Wind farm developments have had no effect on the number of people employed in the tourism industry where they are located, the first independent study of its kind has found.
The research, published by BiGGAR Economics, studied 18 wind farm sites across Scotland, and looked at the number of people employed in tourism in the local area before and after they were developed.
It found some of the local authority areas with the greatest growth in tourism employment also saw the greatest rise in onshore wind installations.

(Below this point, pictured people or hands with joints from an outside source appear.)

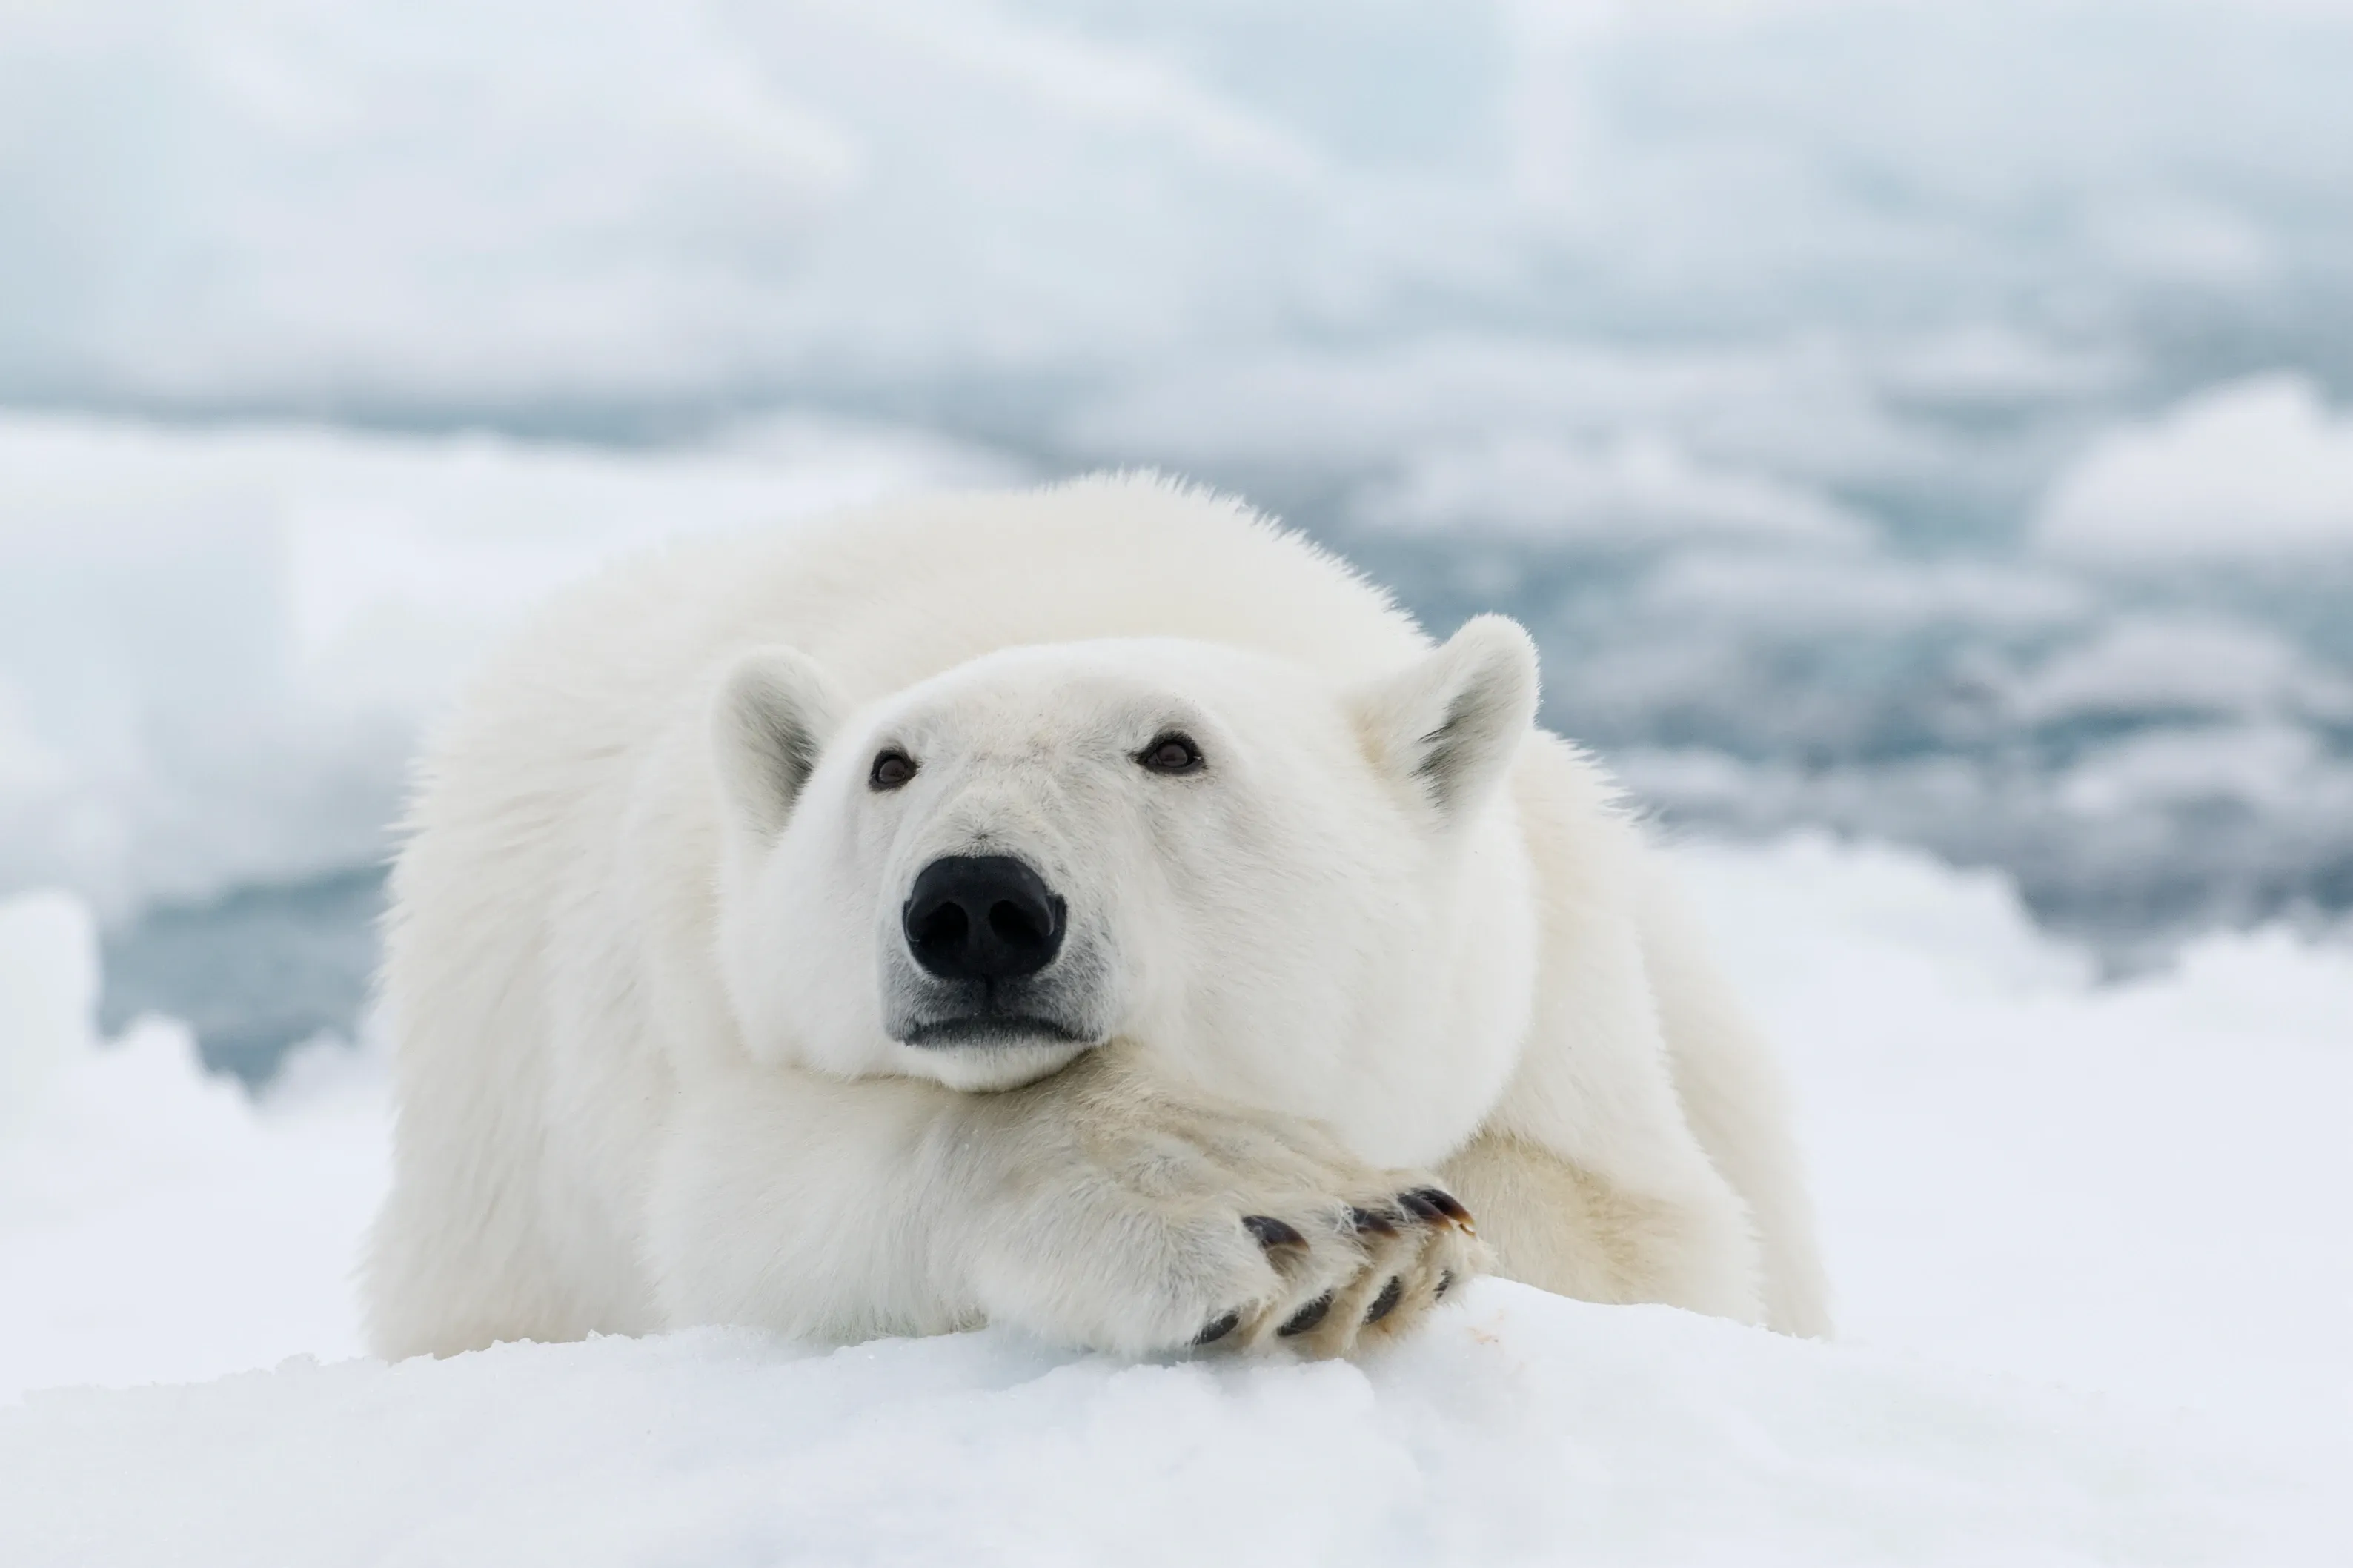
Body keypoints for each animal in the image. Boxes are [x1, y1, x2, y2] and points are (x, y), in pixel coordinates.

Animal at [364, 474, 1831, 1360]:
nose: (977, 904)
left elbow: (1643, 1239)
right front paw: (1292, 1218)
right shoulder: (689, 1008)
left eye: (1173, 750)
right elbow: (747, 1197)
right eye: (889, 765)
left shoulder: (1558, 1000)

However there was no overall relationship between the two factors.
Between 2009 and 2013, the level of employment in tourism in Scotland increased by 10.8% during a time when the onshore wind sector in Scotland was growing rapidly.

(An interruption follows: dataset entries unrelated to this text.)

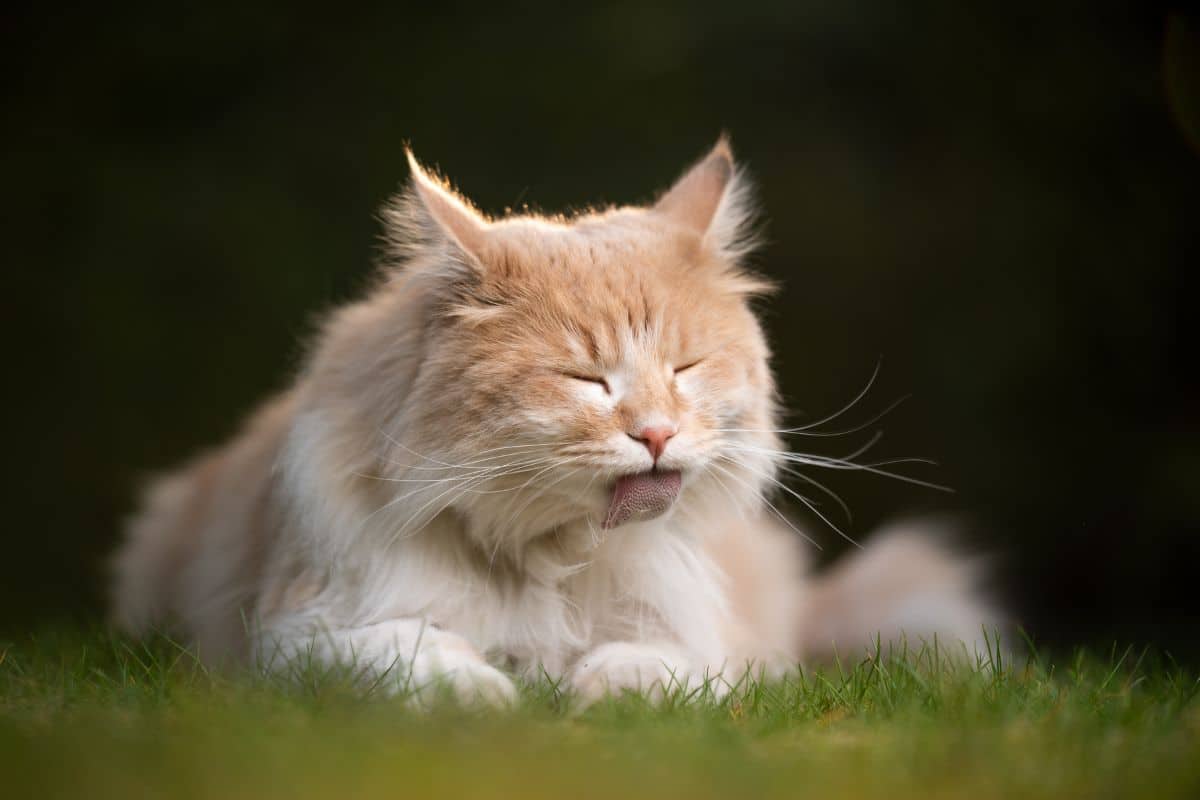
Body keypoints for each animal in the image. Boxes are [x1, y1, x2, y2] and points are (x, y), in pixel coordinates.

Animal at [112, 140, 998, 705]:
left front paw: (599, 690)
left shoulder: (722, 645)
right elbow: (412, 656)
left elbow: (665, 666)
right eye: (587, 380)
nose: (656, 434)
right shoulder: (295, 635)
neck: (551, 558)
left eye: (684, 369)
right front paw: (489, 693)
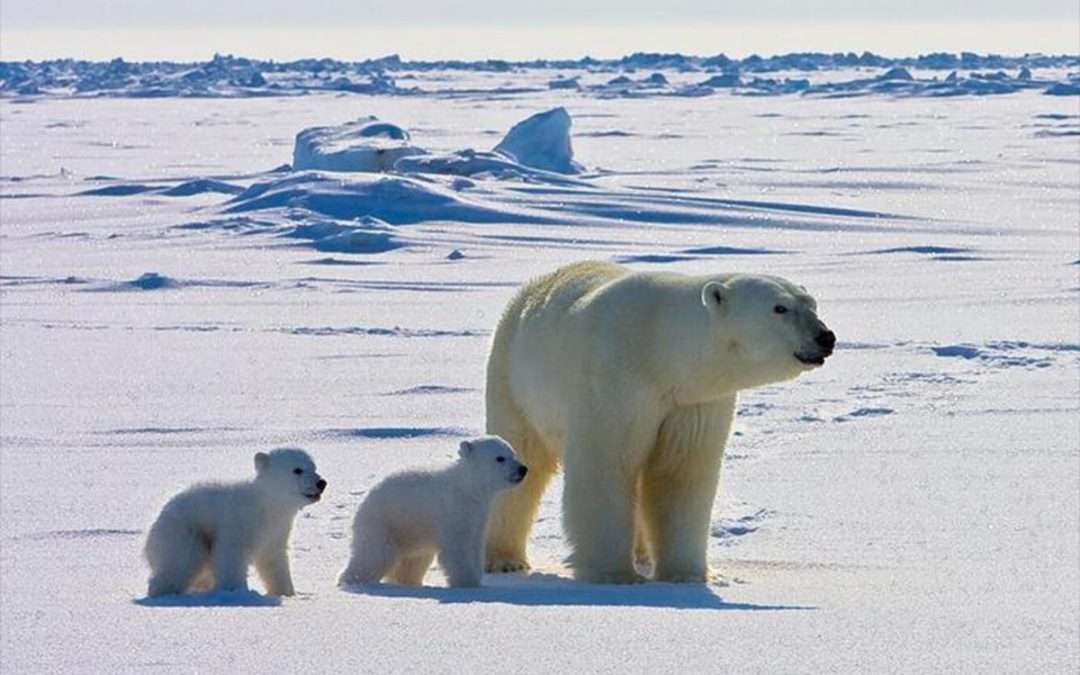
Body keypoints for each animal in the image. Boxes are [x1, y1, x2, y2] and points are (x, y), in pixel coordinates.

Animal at [143, 447, 326, 597]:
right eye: (297, 470)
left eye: (314, 467)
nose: (321, 483)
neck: (266, 505)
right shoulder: (238, 523)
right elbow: (231, 556)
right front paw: (235, 591)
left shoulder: (276, 530)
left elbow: (273, 561)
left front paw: (286, 593)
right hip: (184, 532)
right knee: (181, 561)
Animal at [338, 436, 527, 588]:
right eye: (500, 458)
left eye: (513, 453)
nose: (523, 469)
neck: (468, 488)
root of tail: (364, 502)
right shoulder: (454, 511)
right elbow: (457, 549)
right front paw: (467, 583)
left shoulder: (478, 516)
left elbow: (474, 546)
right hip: (385, 522)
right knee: (372, 556)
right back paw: (351, 580)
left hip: (412, 533)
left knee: (413, 563)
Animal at [483, 260, 834, 583]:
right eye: (779, 307)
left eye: (812, 304)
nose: (826, 337)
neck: (660, 349)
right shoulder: (615, 381)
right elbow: (607, 466)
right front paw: (614, 574)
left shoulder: (692, 402)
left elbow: (680, 473)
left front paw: (688, 575)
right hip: (513, 379)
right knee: (523, 457)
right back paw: (504, 559)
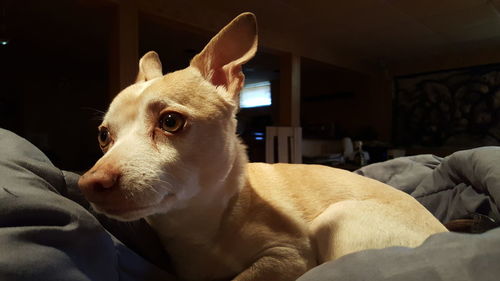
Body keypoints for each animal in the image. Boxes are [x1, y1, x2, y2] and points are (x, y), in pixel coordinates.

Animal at [79, 12, 450, 278]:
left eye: (170, 121)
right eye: (103, 136)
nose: (89, 184)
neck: (199, 222)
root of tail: (444, 232)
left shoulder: (288, 256)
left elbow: (243, 277)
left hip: (337, 216)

In the majority of areas studied (66%) sustainable tourism employment performed better in areas surrounding wind farms than in the wider local authority area.
Graeme Blackett, Director of BiGGAR Economics and report author, said: “Both renewable energy and tourism have been identified by the Scottish Government as key growth sectors, and therefore it is important to identify if there are any detrimental effects to one from the development of the other.
“What this study shows is that there is no relationship between the growth in the onshore wind sector and growth in the tourism sector.
“While this is just one piece of research, it is the first that has looked systematically at the situation before and after wind farms have been developed, and it clearly demonstrates that renewable energy and tourism can co-exist in a modern Scotland.”
Analysis of the Business Register and Employment Survey, produced by the Office of National Statistics, indicates that overall in Scotland in 2013 there were 211,215 jobs in sustainable tourism.
Figures from the Department for Business, Innovation & Skills in the same year showed renewable energy supports 21,000 jobs in Scotland, 5,400 of which were in onshore wind.
Welcoming the research by BiGGAR Economics published today, WWF Scotland director Lang Banks said: “Hopefully this latest research will finally put to bed the myth that wind farms have a negative impact on tourism jobs. In fact the reality is that in some cases wind farms have themselves become tourist attractions.
“Over the past decade, Scotland’s growth in renewables has created thousands of new jobs. And, to ensure we continue to reap the many benefits of a low carbon economy the Scottish Government’s forthcoming energy strategy should set a goal of securing half of all of our energy, across electricity, heat and transport, from renewables by 2030.”